Stored items

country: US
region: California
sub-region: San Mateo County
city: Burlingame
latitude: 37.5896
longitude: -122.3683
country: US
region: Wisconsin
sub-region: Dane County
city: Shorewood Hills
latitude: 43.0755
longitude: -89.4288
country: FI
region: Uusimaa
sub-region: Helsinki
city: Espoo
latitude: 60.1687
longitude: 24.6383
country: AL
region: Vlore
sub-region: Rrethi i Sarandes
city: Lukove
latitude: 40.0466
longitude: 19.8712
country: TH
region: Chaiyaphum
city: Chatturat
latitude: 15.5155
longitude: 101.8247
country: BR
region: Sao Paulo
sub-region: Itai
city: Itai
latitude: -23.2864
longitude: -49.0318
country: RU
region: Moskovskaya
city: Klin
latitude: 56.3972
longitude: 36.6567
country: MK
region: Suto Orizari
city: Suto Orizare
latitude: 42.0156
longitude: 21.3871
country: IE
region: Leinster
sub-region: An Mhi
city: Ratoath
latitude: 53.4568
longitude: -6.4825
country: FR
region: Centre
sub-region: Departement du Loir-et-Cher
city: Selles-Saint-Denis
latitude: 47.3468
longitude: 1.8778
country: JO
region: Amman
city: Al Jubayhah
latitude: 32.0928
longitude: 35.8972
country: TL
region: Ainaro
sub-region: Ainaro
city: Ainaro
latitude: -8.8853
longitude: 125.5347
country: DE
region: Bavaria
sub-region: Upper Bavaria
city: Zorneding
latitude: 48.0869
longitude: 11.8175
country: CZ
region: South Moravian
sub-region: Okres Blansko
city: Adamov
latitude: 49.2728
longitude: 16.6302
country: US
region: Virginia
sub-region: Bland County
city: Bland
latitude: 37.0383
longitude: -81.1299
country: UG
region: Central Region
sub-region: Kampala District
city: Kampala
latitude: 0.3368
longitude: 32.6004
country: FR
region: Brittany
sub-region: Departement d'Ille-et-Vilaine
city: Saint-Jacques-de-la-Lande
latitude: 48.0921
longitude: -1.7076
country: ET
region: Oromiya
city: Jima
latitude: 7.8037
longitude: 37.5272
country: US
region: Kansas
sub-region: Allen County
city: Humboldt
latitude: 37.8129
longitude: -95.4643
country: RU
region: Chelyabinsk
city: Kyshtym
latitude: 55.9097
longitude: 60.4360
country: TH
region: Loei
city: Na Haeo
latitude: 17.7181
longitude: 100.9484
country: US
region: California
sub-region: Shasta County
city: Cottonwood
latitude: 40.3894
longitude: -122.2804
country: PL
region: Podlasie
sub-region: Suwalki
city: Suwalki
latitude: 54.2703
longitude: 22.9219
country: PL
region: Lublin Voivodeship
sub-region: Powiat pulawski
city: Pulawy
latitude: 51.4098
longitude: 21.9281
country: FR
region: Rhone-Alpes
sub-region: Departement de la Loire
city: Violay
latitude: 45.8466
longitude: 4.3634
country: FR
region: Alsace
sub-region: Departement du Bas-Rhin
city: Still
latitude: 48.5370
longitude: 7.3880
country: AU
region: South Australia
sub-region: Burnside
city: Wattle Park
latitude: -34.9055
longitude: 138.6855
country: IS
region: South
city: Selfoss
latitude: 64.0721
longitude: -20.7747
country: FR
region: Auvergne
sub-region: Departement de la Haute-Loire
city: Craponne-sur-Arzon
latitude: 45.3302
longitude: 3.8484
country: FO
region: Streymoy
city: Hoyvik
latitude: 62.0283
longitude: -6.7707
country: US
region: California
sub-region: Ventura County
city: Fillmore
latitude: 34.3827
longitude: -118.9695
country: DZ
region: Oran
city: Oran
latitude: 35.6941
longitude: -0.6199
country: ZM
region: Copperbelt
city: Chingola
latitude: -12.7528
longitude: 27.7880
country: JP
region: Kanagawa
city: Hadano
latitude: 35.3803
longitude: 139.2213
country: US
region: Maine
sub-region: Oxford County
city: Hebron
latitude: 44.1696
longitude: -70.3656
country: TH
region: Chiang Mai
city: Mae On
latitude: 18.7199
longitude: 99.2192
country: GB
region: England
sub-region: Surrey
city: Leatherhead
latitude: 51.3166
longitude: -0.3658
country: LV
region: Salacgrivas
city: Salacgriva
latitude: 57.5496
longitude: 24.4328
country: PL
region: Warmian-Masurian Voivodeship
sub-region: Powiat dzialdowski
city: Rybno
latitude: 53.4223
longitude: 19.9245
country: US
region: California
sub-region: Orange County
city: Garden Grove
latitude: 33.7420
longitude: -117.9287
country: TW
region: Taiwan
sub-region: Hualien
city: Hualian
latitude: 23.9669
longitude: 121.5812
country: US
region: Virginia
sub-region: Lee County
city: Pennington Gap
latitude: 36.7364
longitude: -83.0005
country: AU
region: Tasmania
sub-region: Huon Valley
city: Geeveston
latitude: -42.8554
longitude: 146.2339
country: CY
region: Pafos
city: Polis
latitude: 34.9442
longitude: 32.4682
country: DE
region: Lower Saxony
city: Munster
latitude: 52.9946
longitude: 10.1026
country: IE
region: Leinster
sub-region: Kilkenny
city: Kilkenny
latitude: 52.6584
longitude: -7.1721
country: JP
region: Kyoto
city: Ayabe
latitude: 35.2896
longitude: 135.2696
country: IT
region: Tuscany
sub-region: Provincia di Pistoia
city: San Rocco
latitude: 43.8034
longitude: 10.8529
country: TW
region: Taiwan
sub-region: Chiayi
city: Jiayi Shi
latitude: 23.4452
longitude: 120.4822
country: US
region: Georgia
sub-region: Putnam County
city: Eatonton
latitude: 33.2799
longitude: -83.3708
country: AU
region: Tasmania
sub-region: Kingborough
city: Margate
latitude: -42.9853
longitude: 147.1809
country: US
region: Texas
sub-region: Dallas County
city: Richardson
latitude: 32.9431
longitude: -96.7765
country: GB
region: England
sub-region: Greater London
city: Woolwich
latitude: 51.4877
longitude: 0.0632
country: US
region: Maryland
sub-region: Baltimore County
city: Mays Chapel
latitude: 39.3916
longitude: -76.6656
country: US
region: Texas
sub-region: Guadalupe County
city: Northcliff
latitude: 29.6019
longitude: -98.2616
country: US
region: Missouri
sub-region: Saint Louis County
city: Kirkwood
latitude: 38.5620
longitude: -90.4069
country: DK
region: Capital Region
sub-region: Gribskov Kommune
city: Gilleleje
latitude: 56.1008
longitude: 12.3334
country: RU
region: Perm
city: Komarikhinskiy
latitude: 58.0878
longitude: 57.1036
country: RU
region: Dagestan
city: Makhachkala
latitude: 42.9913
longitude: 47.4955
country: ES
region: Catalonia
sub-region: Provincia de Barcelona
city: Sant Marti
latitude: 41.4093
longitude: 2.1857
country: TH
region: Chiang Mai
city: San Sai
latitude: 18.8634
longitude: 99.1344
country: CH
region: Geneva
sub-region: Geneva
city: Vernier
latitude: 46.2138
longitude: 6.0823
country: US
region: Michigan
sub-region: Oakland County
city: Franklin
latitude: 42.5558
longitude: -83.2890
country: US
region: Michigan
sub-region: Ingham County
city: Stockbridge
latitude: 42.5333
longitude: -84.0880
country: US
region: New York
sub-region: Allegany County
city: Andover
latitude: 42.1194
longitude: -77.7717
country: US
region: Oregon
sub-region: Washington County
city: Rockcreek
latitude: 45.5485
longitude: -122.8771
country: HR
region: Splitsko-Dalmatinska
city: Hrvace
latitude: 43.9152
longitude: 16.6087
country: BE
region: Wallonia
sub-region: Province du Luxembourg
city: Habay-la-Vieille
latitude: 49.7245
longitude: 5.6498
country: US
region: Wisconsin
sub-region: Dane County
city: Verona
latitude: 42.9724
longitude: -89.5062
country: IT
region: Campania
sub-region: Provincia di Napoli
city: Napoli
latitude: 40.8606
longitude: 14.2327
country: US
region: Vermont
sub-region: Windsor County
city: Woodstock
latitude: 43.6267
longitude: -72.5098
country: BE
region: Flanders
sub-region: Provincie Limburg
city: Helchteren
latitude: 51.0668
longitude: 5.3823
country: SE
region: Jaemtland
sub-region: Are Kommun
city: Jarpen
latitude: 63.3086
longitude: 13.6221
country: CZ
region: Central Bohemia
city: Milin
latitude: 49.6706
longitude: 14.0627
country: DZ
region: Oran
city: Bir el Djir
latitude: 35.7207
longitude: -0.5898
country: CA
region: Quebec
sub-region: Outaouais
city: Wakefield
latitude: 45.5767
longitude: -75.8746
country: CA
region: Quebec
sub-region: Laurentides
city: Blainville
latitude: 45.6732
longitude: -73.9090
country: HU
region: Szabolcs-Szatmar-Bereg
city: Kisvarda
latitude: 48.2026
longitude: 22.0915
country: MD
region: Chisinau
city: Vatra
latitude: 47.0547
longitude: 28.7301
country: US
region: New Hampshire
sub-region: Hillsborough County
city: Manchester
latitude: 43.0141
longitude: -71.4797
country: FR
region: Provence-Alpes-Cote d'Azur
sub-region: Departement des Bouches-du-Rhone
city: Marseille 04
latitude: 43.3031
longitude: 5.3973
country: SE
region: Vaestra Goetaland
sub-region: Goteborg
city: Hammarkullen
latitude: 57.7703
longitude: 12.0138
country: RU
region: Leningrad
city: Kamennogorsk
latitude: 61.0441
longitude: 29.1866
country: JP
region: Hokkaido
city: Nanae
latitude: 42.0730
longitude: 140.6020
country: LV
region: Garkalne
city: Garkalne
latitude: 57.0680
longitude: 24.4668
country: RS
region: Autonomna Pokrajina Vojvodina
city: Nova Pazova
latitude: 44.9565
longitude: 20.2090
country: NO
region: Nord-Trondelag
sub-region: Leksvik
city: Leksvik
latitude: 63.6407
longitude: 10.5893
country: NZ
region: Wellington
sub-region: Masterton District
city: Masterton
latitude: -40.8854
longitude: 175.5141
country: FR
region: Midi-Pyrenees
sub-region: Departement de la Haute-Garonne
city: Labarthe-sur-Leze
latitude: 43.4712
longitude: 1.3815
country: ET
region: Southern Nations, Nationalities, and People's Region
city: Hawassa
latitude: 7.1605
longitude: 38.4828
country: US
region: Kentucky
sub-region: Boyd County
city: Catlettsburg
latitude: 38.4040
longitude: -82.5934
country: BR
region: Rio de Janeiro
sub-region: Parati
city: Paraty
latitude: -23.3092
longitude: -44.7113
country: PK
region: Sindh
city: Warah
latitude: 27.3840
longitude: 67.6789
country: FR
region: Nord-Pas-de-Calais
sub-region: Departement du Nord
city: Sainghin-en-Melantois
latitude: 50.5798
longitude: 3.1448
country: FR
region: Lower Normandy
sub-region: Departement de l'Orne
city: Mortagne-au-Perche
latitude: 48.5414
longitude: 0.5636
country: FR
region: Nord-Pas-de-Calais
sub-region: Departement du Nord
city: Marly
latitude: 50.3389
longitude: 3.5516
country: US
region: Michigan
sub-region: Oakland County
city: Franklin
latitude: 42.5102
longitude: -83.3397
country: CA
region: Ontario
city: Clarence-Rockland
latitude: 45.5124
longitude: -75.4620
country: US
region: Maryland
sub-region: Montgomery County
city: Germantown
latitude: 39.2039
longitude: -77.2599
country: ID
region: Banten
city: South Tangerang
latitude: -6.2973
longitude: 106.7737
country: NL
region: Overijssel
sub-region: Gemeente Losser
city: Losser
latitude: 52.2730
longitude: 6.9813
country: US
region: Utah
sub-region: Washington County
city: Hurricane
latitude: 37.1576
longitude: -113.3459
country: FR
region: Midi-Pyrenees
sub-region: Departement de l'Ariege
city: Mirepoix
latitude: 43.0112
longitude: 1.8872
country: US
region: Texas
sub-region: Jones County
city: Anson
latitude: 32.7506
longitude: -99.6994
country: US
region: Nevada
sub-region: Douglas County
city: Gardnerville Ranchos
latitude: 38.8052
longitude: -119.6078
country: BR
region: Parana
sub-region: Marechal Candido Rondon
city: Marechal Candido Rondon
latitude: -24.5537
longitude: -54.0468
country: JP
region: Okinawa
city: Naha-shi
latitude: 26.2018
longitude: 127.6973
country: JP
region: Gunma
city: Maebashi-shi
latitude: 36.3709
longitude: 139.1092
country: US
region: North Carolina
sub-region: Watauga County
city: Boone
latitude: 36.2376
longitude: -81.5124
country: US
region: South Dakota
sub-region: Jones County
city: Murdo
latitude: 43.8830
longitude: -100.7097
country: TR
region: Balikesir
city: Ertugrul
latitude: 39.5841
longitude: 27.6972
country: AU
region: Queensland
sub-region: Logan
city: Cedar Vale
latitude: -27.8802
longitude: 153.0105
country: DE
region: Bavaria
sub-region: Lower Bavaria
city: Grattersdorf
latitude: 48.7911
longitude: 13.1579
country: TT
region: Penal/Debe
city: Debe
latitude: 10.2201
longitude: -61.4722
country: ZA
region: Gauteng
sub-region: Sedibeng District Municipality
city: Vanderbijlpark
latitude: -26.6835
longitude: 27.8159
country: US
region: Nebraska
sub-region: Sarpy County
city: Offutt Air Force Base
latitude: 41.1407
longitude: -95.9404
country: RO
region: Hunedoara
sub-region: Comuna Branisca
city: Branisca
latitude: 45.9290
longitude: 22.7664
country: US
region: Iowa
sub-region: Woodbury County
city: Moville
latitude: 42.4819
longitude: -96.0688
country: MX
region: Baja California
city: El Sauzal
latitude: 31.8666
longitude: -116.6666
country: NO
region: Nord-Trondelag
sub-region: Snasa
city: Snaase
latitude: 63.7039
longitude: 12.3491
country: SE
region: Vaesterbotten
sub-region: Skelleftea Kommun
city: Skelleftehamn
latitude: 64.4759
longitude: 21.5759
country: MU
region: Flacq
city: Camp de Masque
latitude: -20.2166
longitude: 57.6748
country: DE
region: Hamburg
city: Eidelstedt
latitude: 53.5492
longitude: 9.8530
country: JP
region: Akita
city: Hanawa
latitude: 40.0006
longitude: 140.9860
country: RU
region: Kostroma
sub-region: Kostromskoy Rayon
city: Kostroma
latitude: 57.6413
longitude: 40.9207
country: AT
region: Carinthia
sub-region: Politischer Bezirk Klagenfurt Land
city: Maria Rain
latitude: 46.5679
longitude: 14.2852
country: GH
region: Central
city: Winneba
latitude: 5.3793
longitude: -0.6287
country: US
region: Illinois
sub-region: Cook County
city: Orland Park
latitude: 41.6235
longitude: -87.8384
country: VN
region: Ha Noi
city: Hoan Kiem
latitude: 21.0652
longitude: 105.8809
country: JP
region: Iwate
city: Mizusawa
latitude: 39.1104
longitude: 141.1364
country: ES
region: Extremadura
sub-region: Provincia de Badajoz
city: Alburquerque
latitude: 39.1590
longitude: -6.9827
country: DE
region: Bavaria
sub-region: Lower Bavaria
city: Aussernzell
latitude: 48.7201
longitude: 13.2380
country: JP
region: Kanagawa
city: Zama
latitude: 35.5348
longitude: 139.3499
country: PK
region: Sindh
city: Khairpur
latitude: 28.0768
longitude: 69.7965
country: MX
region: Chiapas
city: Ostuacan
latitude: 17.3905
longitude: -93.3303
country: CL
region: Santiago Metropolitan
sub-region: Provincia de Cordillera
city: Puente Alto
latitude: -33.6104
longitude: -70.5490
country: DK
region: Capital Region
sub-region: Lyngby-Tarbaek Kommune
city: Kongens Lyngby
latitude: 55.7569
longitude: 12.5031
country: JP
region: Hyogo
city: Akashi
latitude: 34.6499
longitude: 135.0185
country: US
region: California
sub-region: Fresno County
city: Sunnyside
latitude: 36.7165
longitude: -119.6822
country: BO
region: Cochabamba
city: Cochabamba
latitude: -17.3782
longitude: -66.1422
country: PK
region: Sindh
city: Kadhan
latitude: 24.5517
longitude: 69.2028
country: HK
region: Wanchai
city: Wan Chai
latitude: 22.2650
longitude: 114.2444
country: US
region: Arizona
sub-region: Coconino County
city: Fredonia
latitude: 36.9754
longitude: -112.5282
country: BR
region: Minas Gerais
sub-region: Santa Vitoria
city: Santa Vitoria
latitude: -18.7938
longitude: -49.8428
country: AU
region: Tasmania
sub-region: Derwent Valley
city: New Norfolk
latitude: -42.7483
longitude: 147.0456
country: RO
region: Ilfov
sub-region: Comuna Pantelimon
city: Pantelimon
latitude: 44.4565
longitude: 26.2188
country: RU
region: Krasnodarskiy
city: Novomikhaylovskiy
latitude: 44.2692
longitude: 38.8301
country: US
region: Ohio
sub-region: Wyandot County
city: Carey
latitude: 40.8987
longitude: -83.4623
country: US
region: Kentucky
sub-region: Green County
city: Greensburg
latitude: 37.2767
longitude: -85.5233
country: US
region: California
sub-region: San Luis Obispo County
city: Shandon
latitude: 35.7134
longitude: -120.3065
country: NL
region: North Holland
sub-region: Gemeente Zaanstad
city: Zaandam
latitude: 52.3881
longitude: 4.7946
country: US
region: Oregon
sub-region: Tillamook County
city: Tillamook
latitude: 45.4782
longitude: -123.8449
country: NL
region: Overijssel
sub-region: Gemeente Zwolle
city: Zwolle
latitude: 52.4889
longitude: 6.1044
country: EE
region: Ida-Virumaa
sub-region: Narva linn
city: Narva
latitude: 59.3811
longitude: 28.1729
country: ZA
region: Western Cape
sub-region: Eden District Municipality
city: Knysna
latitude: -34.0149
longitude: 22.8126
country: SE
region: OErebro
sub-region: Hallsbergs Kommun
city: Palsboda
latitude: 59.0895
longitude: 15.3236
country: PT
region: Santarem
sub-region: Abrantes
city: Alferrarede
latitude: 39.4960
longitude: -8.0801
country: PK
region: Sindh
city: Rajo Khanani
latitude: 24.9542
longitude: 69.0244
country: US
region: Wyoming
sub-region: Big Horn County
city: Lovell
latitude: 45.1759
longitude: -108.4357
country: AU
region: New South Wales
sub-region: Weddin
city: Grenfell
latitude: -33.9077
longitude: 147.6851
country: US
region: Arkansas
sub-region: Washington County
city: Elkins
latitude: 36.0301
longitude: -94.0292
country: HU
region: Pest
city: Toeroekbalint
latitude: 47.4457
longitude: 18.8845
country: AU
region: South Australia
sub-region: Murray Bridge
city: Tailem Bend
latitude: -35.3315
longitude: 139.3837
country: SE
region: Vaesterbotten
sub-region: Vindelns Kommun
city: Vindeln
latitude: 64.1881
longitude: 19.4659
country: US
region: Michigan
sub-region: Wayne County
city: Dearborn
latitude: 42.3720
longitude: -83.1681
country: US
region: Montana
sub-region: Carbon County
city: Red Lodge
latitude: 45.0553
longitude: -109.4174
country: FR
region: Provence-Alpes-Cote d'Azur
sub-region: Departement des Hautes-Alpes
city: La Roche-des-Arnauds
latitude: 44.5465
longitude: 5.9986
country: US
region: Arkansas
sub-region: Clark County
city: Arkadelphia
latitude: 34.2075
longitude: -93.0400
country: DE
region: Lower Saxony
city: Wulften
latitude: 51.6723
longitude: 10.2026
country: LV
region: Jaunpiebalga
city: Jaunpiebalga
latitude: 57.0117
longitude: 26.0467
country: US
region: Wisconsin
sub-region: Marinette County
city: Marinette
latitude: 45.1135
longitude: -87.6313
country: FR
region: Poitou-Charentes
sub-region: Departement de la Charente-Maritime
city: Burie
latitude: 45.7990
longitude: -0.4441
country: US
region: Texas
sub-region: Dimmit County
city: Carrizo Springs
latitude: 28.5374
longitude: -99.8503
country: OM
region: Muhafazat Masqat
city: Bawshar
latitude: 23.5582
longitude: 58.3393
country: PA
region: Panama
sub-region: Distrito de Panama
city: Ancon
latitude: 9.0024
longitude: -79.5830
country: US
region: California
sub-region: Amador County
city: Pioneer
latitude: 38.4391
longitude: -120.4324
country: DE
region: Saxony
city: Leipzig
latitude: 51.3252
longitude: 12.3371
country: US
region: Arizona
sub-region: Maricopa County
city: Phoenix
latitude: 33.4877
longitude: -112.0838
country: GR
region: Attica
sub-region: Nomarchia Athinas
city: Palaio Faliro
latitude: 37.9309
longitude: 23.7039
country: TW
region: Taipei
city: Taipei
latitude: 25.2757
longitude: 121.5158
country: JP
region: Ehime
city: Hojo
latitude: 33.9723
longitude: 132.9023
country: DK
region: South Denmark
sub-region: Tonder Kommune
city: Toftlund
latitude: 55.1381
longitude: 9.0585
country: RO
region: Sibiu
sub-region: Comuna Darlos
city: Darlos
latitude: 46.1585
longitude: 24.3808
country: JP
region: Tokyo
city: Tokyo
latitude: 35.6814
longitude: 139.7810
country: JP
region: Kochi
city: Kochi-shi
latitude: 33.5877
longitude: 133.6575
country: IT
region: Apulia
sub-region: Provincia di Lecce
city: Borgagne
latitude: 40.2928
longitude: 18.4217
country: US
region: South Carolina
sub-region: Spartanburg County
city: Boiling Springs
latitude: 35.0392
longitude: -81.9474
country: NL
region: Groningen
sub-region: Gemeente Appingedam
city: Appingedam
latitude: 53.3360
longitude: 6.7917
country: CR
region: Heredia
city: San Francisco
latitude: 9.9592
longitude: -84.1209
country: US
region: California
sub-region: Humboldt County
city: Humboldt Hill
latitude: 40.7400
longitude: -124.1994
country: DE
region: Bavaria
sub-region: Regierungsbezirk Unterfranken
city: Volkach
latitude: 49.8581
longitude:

= What is needed =
Please express the lines of the rows as a Markdown table with the columns No. and Line, starting at the line that has "latitude: 60.1687" and stopping after the line that has "city: Suto Orizare". Leave out blank lines.

= Complete output =
| No. | Line |
|---|---|
| 1 | latitude: 60.1687 |
| 2 | longitude: 24.6383 |
| 3 | country: AL |
| 4 | region: Vlore |
| 5 | sub-region: Rrethi i Sarandes |
| 6 | city: Lukove |
| 7 | latitude: 40.0466 |
| 8 | longitude: 19.8712 |
| 9 | country: TH |
| 10 | region: Chaiyaphum |
| 11 | city: Chatturat |
| 12 | latitude: 15.5155 |
| 13 | longitude: 101.8247 |
| 14 | country: BR |
| 15 | region: Sao Paulo |
| 16 | sub-region: Itai |
| 17 | city: Itai |
| 18 | latitude: -23.2864 |
| 19 | longitude: -49.0318 |
| 20 | country: RU |
| 21 | region: Moskovskaya |
| 22 | city: Klin |
| 23 | latitude: 56.3972 |
| 24 | longitude: 36.6567 |
| 25 | country: MK |
| 26 | region: Suto Orizari |
| 27 | city: Suto Orizare |